Já todos sabemos que as oposições clamam todas por menos austeridade e que, quando ganham as eleições com esse discurso, começam de imediato a fazer o contrário do que prometeram. Durão Barroso prometia um choque fiscal, na forma de uma forte descida de impostos, o que foi também prometido por Santana Lopes, Sócrates, Passos Coelho e vai certamente fazer parte das promessas eleitorais de António José Seguro. Não nos surpreenderá também que este último, como fizeram os outros, venha a descobrir muito depressa que tem de subir este ou aquele imposto ou todos de uma vez. Isto faz parte já das nossas tradições e ameaça tornar-se tão comum e previsível que já ninguém se ofende muito com isso.
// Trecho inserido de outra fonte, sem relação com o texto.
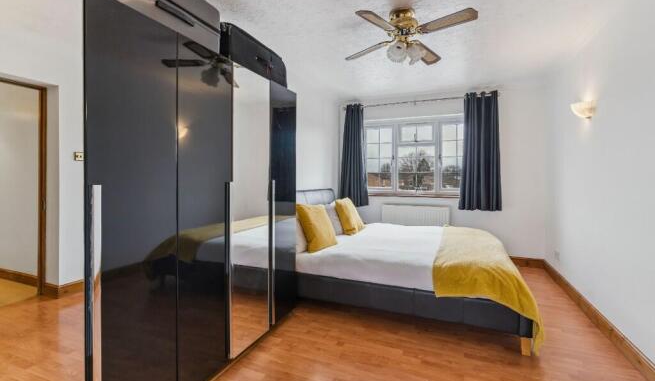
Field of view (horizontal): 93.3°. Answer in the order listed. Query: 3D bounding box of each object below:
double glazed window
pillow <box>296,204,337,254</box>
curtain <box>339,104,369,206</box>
[{"bbox_3d":[1.338,-0.515,4.777,1.600,1.170,0.120,1,3,23],"label":"double glazed window"},{"bbox_3d":[-0.083,0.329,2.889,0.150,0.430,0.430,-24,-11,32],"label":"pillow"},{"bbox_3d":[0.414,-0.561,4.976,0.450,1.580,0.140,1,3,23],"label":"curtain"}]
Não é só entre nós. Também François Hollande, em campanha eleitoral, prometia acabar com a austeridade e acabou a subir impostos depois de eleito, ao ponto de querer impor uma taxa de 75% para rendimentos acima do milhão de euros (com isso promovendo uma muito previsível fuga de capitais e empresários). Pouco depois da sua eleição circulou pela internet um mail a publicitar as maravilhas que ele teria conseguido nos primeiros cinquenta, ou cinquenta e seis (?), dias de presidência: acabou com os carros de luxo no Estado, retirou à igreja subsídios que destinou à construção de creches e escolas, terá baixado retribuições a políticos, etc. Estas e outras medidas teriam levado à estabilização dos juros da dívida pública e ao crescimento da economia francesa pela primeira vez em muito tempo. Afinal não era bem assim e Hollande acabou, como todos os outros, lá e cá, a quebrar promessas eleitorais e a subir impostos e, numa embaraçosa manifestação de falta de nível, acaba a visitar, de lambreta, amantes a horas mortas (lembram-se de Kennedy?).

Já não se trata por isso de diferenças entre direita e esquerda, já que na oposição prometem todos menos austeridade, no poder acabam todos a aumentar os impostos, a dar emprego à sua numerosa e ávida clientela partidária e, pelo menos por cá, depois de saírem do governo acabam todos nas grandes empresas e nos conselhos de administração da banca.

Isto acontece tantas vezes da mesma maneira que começa a ser estatisticamente relevante, a tornar-se tão previsível que só já por estupidez ou masoquismo podemos continuar a alinhar no jogo.

Enquanto tudo isto se vai repetindo numa mónotona e interminável farsa, há quem veja o que acontece a uma escala mais global e pense no que é preciso fazer. Dambisa Moyo, em “A Decadência do Ocidente” (Bertrand Editora, 2012), mostra como os países emergentes estão pouco a pouco a empurrar o Ocidente para uma posição de irrelevância, a ganhar a batalha da competitividade, da criatividade e da demografia. Tudo isto enquanto nós continuamos a fingir que é possível manter as regalias do tempo das vacas gordas ou que os nossos problemas desaparecerão quando “os mercados” nos voltarem a emprestar dinheiro.